Bridge Particularly for Crossing a Passage of a Navigation Channel

Abstract

A bridge for crossing a passage of a navigation channel includes a section in the form of a single span, which may be displaced by vertical translation between a base position spanning the passage, in which the span rests on fixed support sections of the bridge, and a raised position, for opening the passage, and a support structure for the span on displacement of the span, and a drive for lifting the span. The bridge has only one support structure, with the drive, located on one side of the passage to be spanned.

Description

The invention will be better understood, and other aims, characteristics, details and advantages of it will appear more clearly in the course of the following explanatory description in reference to the appended drawings given only as examples illustrating two embodiments of the invention and in which:

FIGS. 1 and 2 are perspective views of a first embodiment of a bridge according to the invention, the bridge occupying its low position for crossing the channel of a waterway;

FIGS. 3 and 4 are perspective views of the embodiment according to FIGS. 1 and 2 but show this bridge in its high position for opening the channel;

FIGS. 5 and 6 are perspective views of two different execution versions of the bridge according to FIGS. 1-4;

FIGS. 7 and 8 are perspective views illustrating a second embodiment of a bridge according to the invention in its position for crossing the channel;

FIG. 9 is a perspective view of the bridge according to FIGS. 7 and 8 but shows the bridge in its high position for opening the channel;

FIG. 10 is a perspective view of a bridge with two spans according to FIGS. 7-9;

FIGS. 11 and 12 are perspective views of another version of the second embodiment of a bridge according to the invention, illustrating the bridge in its position for crossing the channel;

FIG. 13 is a perspective view of the bridge according to FIGS. 11 and 12 but illustrating the bridge in its high position for opening the channel;

FIG. 14 is a perspective view of a version of the second embodiment of a bridge according to the invention, which has two mobile spans, one of which is represented in its position for crossing the channel and the other of which is represented in its high position for opening the channel;

FIG. 15 is a top view of the bridge according to FIG. 14, but where the two spans occupy their position for crossing the channel, and

FIG. 16 is a diagrammatic side view of yet another embodiment of the invention.

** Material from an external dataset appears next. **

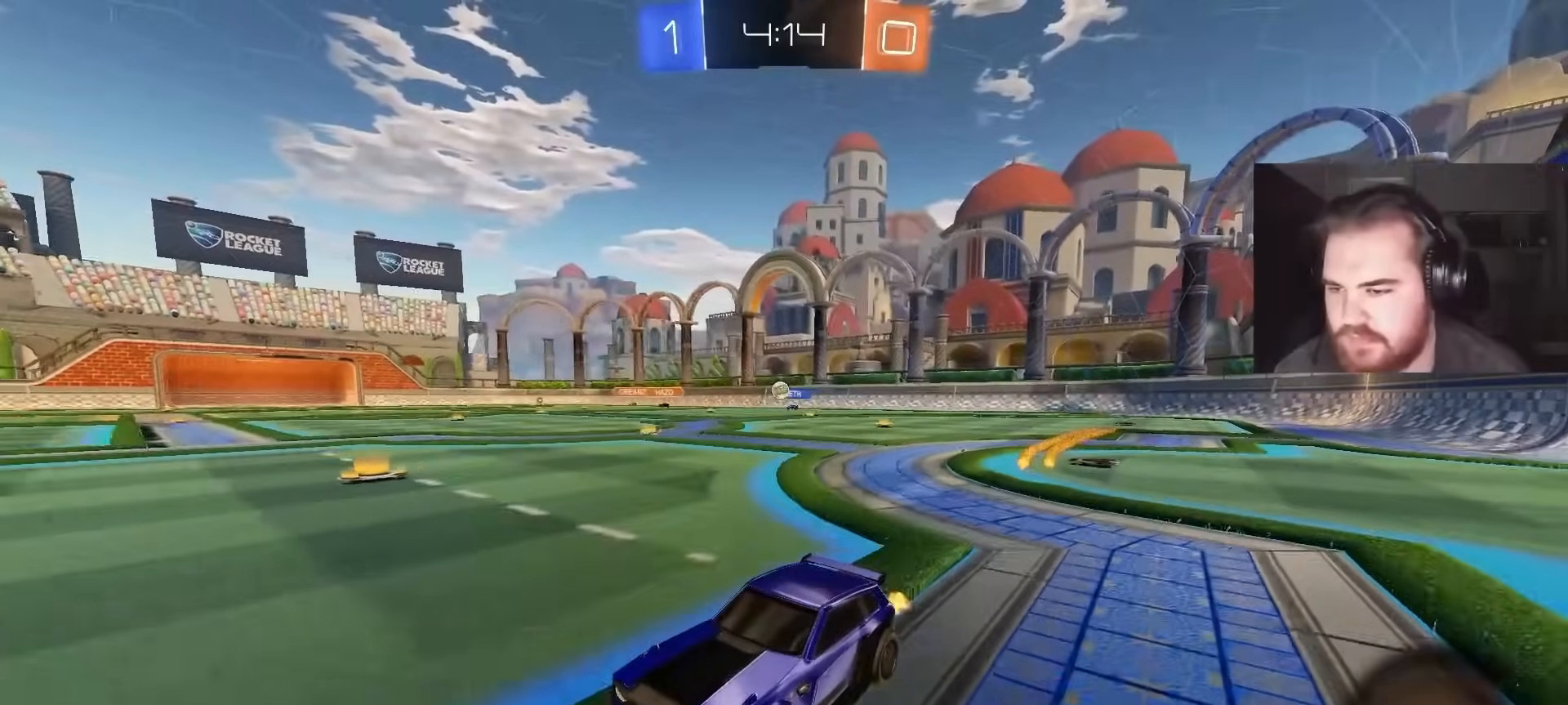
{"buttons": ["R2"], "left_stick": "up-right", "right_stick": "center", "events": [[83, "CIRCLE", "down"], [150, "left_stick", "right"], [217, "CIRCLE", "up"], [350, "left_stick", "center"], [483, "left_stick", "up-right"]]}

As illustrated by the figures, a lifting bridge 1 according to the invention, intended for enabling one to cross channel 2 of a maritime waterway, essentially has a roughly horizontal mobile part in the form of span 3, which can be moved by translation roughly vertically between a low position for crossing channel 2 and a high position for opening the channel, and stationary parts 4, 5 on both sides of span 3 and on which the latter is supported at 7 and 8 by these two ends 9 and 10 in its position for crossing. The bridge also has structure 12 for support of span 3 during its movement between its two positions for crossing the channel and for opening the channel, and some means 14 controlling the movement of the span, hereafter called lifting means.

As seen in the figures, lifting bridge 1 according to the invention has just one support structure 12 and just one lifting control device 14, which are mounted on just one side of channel 2 to be crossed, namely, in the example represented, stationary part 5. This stationary support part, in the examples represented, is on one of the banks of the waterway but could also be provided in the waterway.

According to a first embodiment represented in FIGS. 1-6, support structure 12 is stationary and essentially includes, on each lateral side of span 3, vertical pylon 16 anchored at its lower end in stationary bank part 5 and which bears, at its upper end, girder 17 extending from the pylon, inclined upward, up to approximately the middle of span 2, and girder 18 extending upward at approximately a right angle with respect to girder 17.

Span 3 is suspended mainly during lifting from the free end of each girder 17 by the intermediary of two lifting cables 20, 21 fastened through an end of span 3 and running over pulley 23 mounted on the end of girder 17, along this girder, over another pulley 24 situated at the top of the pylon, and then inside of pylon 16 to traction device 25 arranged at the foot of this pylon. This device could be a winch for winding or unwinding of lifting cables 20, 21, or any other suitable traction device such as a jack. In order to ensure the horizontal position of span 3, each lifting cable 20, 21 is attached to span 3 at one end of the span.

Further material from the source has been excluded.